Just be aware that the American Academy of Pediatrics recommends white noise should be no louder than 50 db to protect those delicate little ears [Hugh et al, 2014]. Levels of 85db or over are damaging to baby’s hearing and will probably cause permanent hearing damage if they are used for long periods of time. They also risk affecting infant speech as the white noise has an ability to mask hearing of speech sounds. Hearing of speech is necessary for the infant to produce his own speech sounds. The recommendations are to use for short periods of time at low levels.

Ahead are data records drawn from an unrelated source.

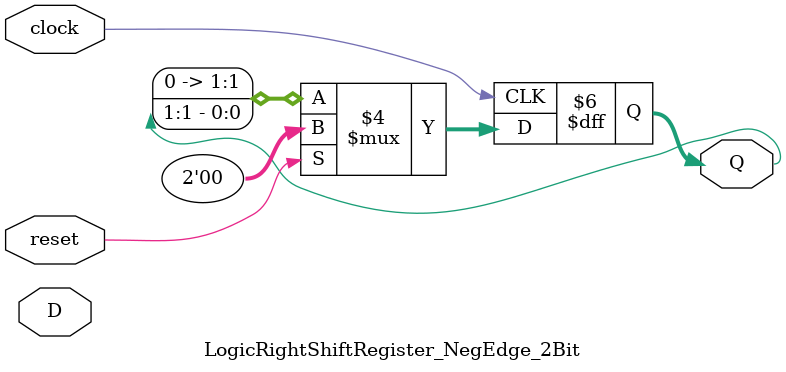
<source format=v>
module LogicRightShiftRegister_NegEdge_2Bit (clock, reset, D, Q);
    input clock;
    input reset;
    input [1:0] D;
    output reg [1:0] Q;

    always @(negedge clock)
    begin
        if (reset)
            Q = 2'b00;
        else
            Q = Q >> 1 ;        
    end
endmodule

</source>
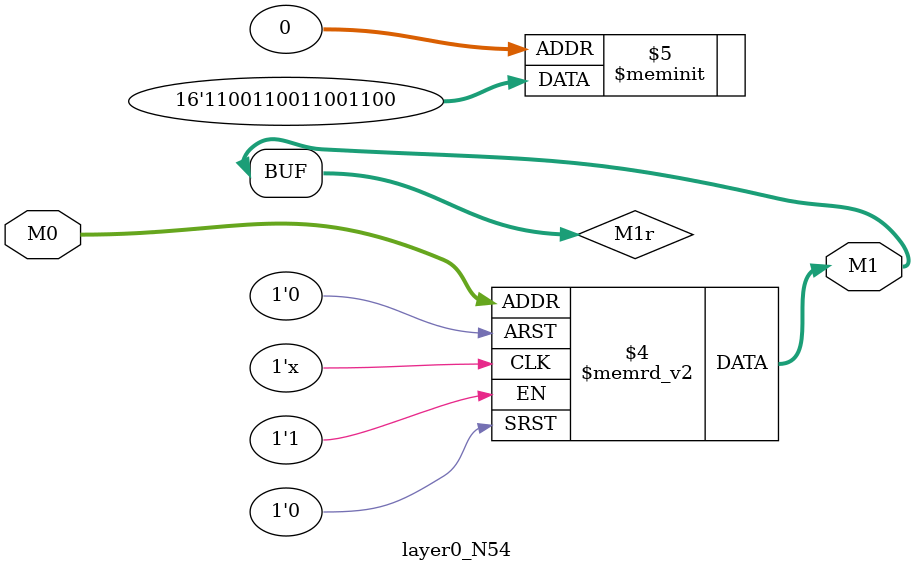
<source format=v>
module layer0_N54 ( input [2:0] M0, output [1:0] M1 );

	(*rom_style = "distributed" *) reg [1:0] M1r;
	assign M1 = M1r;
	always @ (M0) begin
		case (M0)
			3'b000: M1r = 2'b00;
			3'b100: M1r = 2'b00;
			3'b010: M1r = 2'b00;
			3'b110: M1r = 2'b00;
			3'b001: M1r = 2'b11;
			3'b101: M1r = 2'b11;
			3'b011: M1r = 2'b11;
			3'b111: M1r = 2'b11;

		endcase
	end
endmodule

</source>
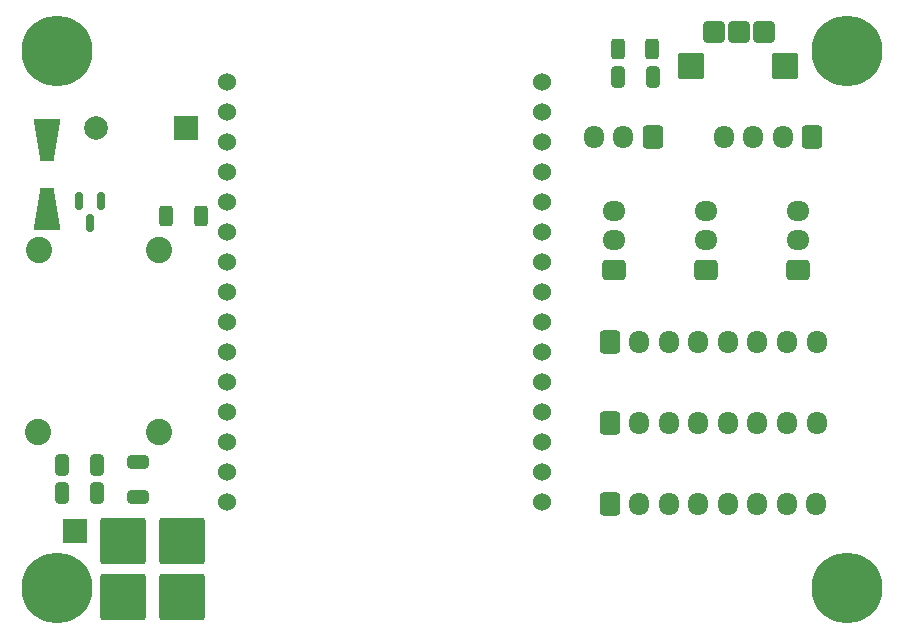
<source format=gbr>
%TF.GenerationSoftware,KiCad,Pcbnew,8.0.4*%
%TF.CreationDate,2024-11-11T23:36:28+01:00*%
%TF.ProjectId,Self balancing cube,53656c66-2062-4616-9c61-6e63696e6720,rev?*%
%TF.SameCoordinates,Original*%
%TF.FileFunction,Soldermask,Top*%
%TF.FilePolarity,Negative*%
%FSLAX46Y46*%
G04 Gerber Fmt 4.6, Leading zero omitted, Abs format (unit mm)*
G04 Created by KiCad (PCBNEW 8.0.4) date 2024-11-11 23:36:28*
%MOMM*%
%LPD*%
G01*
G04 APERTURE LIST*
G04 Aperture macros list*
%AMRoundRect*
0 Rectangle with rounded corners*
0 $1 Rounding radius*
0 $2 $3 $4 $5 $6 $7 $8 $9 X,Y pos of 4 corners*
0 Add a 4 corners polygon primitive as box body*
4,1,4,$2,$3,$4,$5,$6,$7,$8,$9,$2,$3,0*
0 Add four circle primitives for the rounded corners*
1,1,$1+$1,$2,$3*
1,1,$1+$1,$4,$5*
1,1,$1+$1,$6,$7*
1,1,$1+$1,$8,$9*
0 Add four rect primitives between the rounded corners*
20,1,$1+$1,$2,$3,$4,$5,0*
20,1,$1+$1,$4,$5,$6,$7,0*
20,1,$1+$1,$6,$7,$8,$9,0*
20,1,$1+$1,$8,$9,$2,$3,0*%
%AMOutline4P*
0 Free polygon, 4 corners , with rotation*
0 The origin of the aperture is its center*
0 number of corners: always 4*
0 $1 to $8 corner X, Y*
0 $9 Rotation angle, in degrees counterclockwise*
0 create outline with 4 corners*
4,1,4,$1,$2,$3,$4,$5,$6,$7,$8,$1,$2,$9*%
G04 Aperture macros list end*
%ADD10RoundRect,0.250000X0.325000X0.650000X-0.325000X0.650000X-0.325000X-0.650000X0.325000X-0.650000X0*%
%ADD11RoundRect,0.250002X-1.699998X-1.699998X1.699998X-1.699998X1.699998X1.699998X-1.699998X1.699998X0*%
%ADD12RoundRect,0.250000X-0.600000X-0.725000X0.600000X-0.725000X0.600000X0.725000X-0.600000X0.725000X0*%
%ADD13O,1.700000X1.950000*%
%ADD14RoundRect,0.250000X-0.325000X-0.650000X0.325000X-0.650000X0.325000X0.650000X-0.325000X0.650000X0*%
%ADD15RoundRect,0.250000X0.725000X-0.600000X0.725000X0.600000X-0.725000X0.600000X-0.725000X-0.600000X0*%
%ADD16O,1.950000X1.700000*%
%ADD17C,6.000000*%
%ADD18RoundRect,0.250000X0.650000X-0.325000X0.650000X0.325000X-0.650000X0.325000X-0.650000X-0.325000X0*%
%ADD19RoundRect,0.270000X-0.630000X-0.630000X0.630000X-0.630000X0.630000X0.630000X-0.630000X0.630000X0*%
%ADD20RoundRect,0.150000X-0.150000X0.587500X-0.150000X-0.587500X0.150000X-0.587500X0.150000X0.587500X0*%
%ADD21C,2.220000*%
%ADD22RoundRect,0.250000X-0.312500X-0.625000X0.312500X-0.625000X0.312500X0.625000X-0.312500X0.625000X0*%
%ADD23RoundRect,0.250001X-0.799999X-0.799999X0.799999X-0.799999X0.799999X0.799999X-0.799999X0.799999X0*%
%ADD24RoundRect,0.250000X0.312500X0.625000X-0.312500X0.625000X-0.312500X-0.625000X0.312500X-0.625000X0*%
%ADD25Outline4P,-1.800000X-1.150000X1.800000X-0.550000X1.800000X0.550000X-1.800000X1.150000X270.000000*%
%ADD26Outline4P,-1.800000X-1.150000X1.800000X-0.550000X1.800000X0.550000X-1.800000X1.150000X90.000000*%
%ADD27RoundRect,0.250000X0.600000X0.725000X-0.600000X0.725000X-0.600000X-0.725000X0.600000X-0.725000X0*%
%ADD28R,2.000000X2.000000*%
%ADD29C,2.000000*%
%ADD30C,1.524000*%
%ADD31RoundRect,0.102000X1.000000X1.000000X-1.000000X1.000000X-1.000000X-1.000000X1.000000X-1.000000X0*%
G04 APERTURE END LIST*
D10*
%TO.C,C1*%
X120448600Y-109067600D03*
X117498600Y-109067600D03*
%TD*%
D11*
%TO.C,J1*%
X127609600Y-113131600D03*
%TD*%
D12*
%TO.C,J8*%
X163848400Y-110032800D03*
D13*
X166348400Y-110032800D03*
X168848400Y-110032800D03*
X171348400Y-110032800D03*
X173848400Y-110032800D03*
X176348400Y-110032800D03*
X178848400Y-110032800D03*
X181348400Y-110032800D03*
%TD*%
D14*
%TO.C,C2*%
X164537600Y-73812400D03*
X167487600Y-73812400D03*
%TD*%
D15*
%TO.C,J10*%
X171984000Y-90170000D03*
D16*
X171984000Y-87670000D03*
X171984000Y-85170000D03*
%TD*%
D17*
%TO.C,*%
X183896000Y-117144800D03*
%TD*%
D15*
%TO.C,J9*%
X164184000Y-90170000D03*
D16*
X164184000Y-87670000D03*
X164184000Y-85170000D03*
%TD*%
D15*
%TO.C,J11*%
X179784000Y-90170000D03*
D16*
X179784000Y-87670000D03*
X179784000Y-85170000D03*
%TD*%
D12*
%TO.C,J7*%
X163851600Y-103174800D03*
D13*
X166351600Y-103174800D03*
X168851600Y-103174800D03*
X171351600Y-103174800D03*
X173851600Y-103174800D03*
X176351600Y-103174800D03*
X178851600Y-103174800D03*
X181351600Y-103174800D03*
%TD*%
D18*
%TO.C,R2*%
X123901200Y-109374200D03*
X123901200Y-106424200D03*
%TD*%
D19*
%TO.C,J14*%
X176936400Y-70053200D03*
%TD*%
D20*
%TO.C,Q1*%
X120801300Y-84355700D03*
X118901300Y-84355700D03*
X119851300Y-86230700D03*
%TD*%
D21*
%TO.C,U1*%
X125654200Y-103886000D03*
X115474200Y-103886000D03*
X125654200Y-88476000D03*
X115494200Y-88476000D03*
%TD*%
D22*
%TO.C,R4*%
X164530100Y-71442800D03*
X167455100Y-71442800D03*
%TD*%
D17*
%TO.C,1*%
X117043200Y-71628000D03*
%TD*%
D12*
%TO.C,J6*%
X163851600Y-96316800D03*
D13*
X166351600Y-96316800D03*
X168851600Y-96316800D03*
X171351600Y-96316800D03*
X173851600Y-96316800D03*
X176351600Y-96316800D03*
X178851600Y-96316800D03*
X181351600Y-96316800D03*
%TD*%
D23*
%TO.C,J5*%
X118567200Y-112268000D03*
%TD*%
D11*
%TO.C,J2*%
X122631200Y-113131600D03*
%TD*%
%TO.C,J3*%
X122631200Y-117906800D03*
%TD*%
D10*
%TO.C,R3*%
X120448600Y-106730800D03*
X117498600Y-106730800D03*
%TD*%
D24*
%TO.C,R1*%
X129213800Y-85598000D03*
X126288800Y-85598000D03*
%TD*%
D17*
%TO.C,1*%
X117043200Y-117144800D03*
%TD*%
D25*
%TO.C,D1*%
X116179600Y-79188400D03*
D26*
X116179600Y-84988400D03*
%TD*%
D27*
%TO.C,J12*%
X181003600Y-78943200D03*
D13*
X178503600Y-78943200D03*
X176003600Y-78943200D03*
X173503600Y-78943200D03*
%TD*%
D27*
%TO.C,J13*%
X167507600Y-78943200D03*
D13*
X165007600Y-78943200D03*
X162507600Y-78943200D03*
%TD*%
D17*
%TO.C,*%
X183896000Y-71678800D03*
%TD*%
D11*
%TO.C,J4*%
X127609600Y-117906800D03*
%TD*%
D28*
%TO.C,BZ1*%
X127955200Y-78130400D03*
D29*
X120355200Y-78130400D03*
%TD*%
D19*
%TO.C,J15*%
X174802800Y-70053200D03*
%TD*%
D30*
%TO.C,U2*%
X131482600Y-74296200D03*
X131482600Y-76836200D03*
X131482600Y-79376200D03*
X131482600Y-81916200D03*
X131482600Y-84456200D03*
X131482600Y-86996200D03*
X131482600Y-89536200D03*
X131482600Y-92076200D03*
X131482600Y-94616200D03*
X131482600Y-97156200D03*
X131482600Y-99696200D03*
X131482600Y-102236200D03*
X131482600Y-104776200D03*
X131482600Y-107316200D03*
X131482600Y-109856200D03*
X158152600Y-109856200D03*
X158152600Y-107316200D03*
X158152600Y-104776200D03*
X158152600Y-102236200D03*
X158152600Y-99696200D03*
X158152600Y-97156200D03*
X158152600Y-94616200D03*
X158152600Y-92076200D03*
X158152600Y-89536200D03*
X158152600Y-86996200D03*
X158152600Y-84456200D03*
X158152600Y-81916200D03*
X158152600Y-79376200D03*
X158152600Y-76836200D03*
X158152600Y-74296200D03*
%TD*%
D31*
%TO.C,SW2*%
X178701200Y-72948800D03*
X170701200Y-72948800D03*
%TD*%
D19*
%TO.C,J16*%
X172669200Y-70053200D03*
%TD*%
M02*

</source>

It’s important to note that babies don’t hear like you do. Your baby as an auditory threshold of at least 25-35 db until their first birthday (adults have an auditory threshold of 0-180 db) so 50 dB is a very conservative volume and sounds far more quiet to your child than it does to you.
The take away from all of this
The issue isn’t that white noise is harmful, the issue is that some of the devices we’re using are probably too loud. They might be safer if you turn down the volume or place them more than 200 cm away from your baby’s bassinet. It’s important to NEVER put a white noise machine in your baby’s cot or bassinet. And I’d recommend checking the level of the white noise with a decibel app on your smartphone. It’s important to know what level of white noise your baby is being exposed to. Use white noise that is no louder than 50 dB, approximately the volume of somebody taking a shower. As a comparison, normal human conversation is 60 db, so 50 dB is quieter than just about everything that you and your baby do during the day.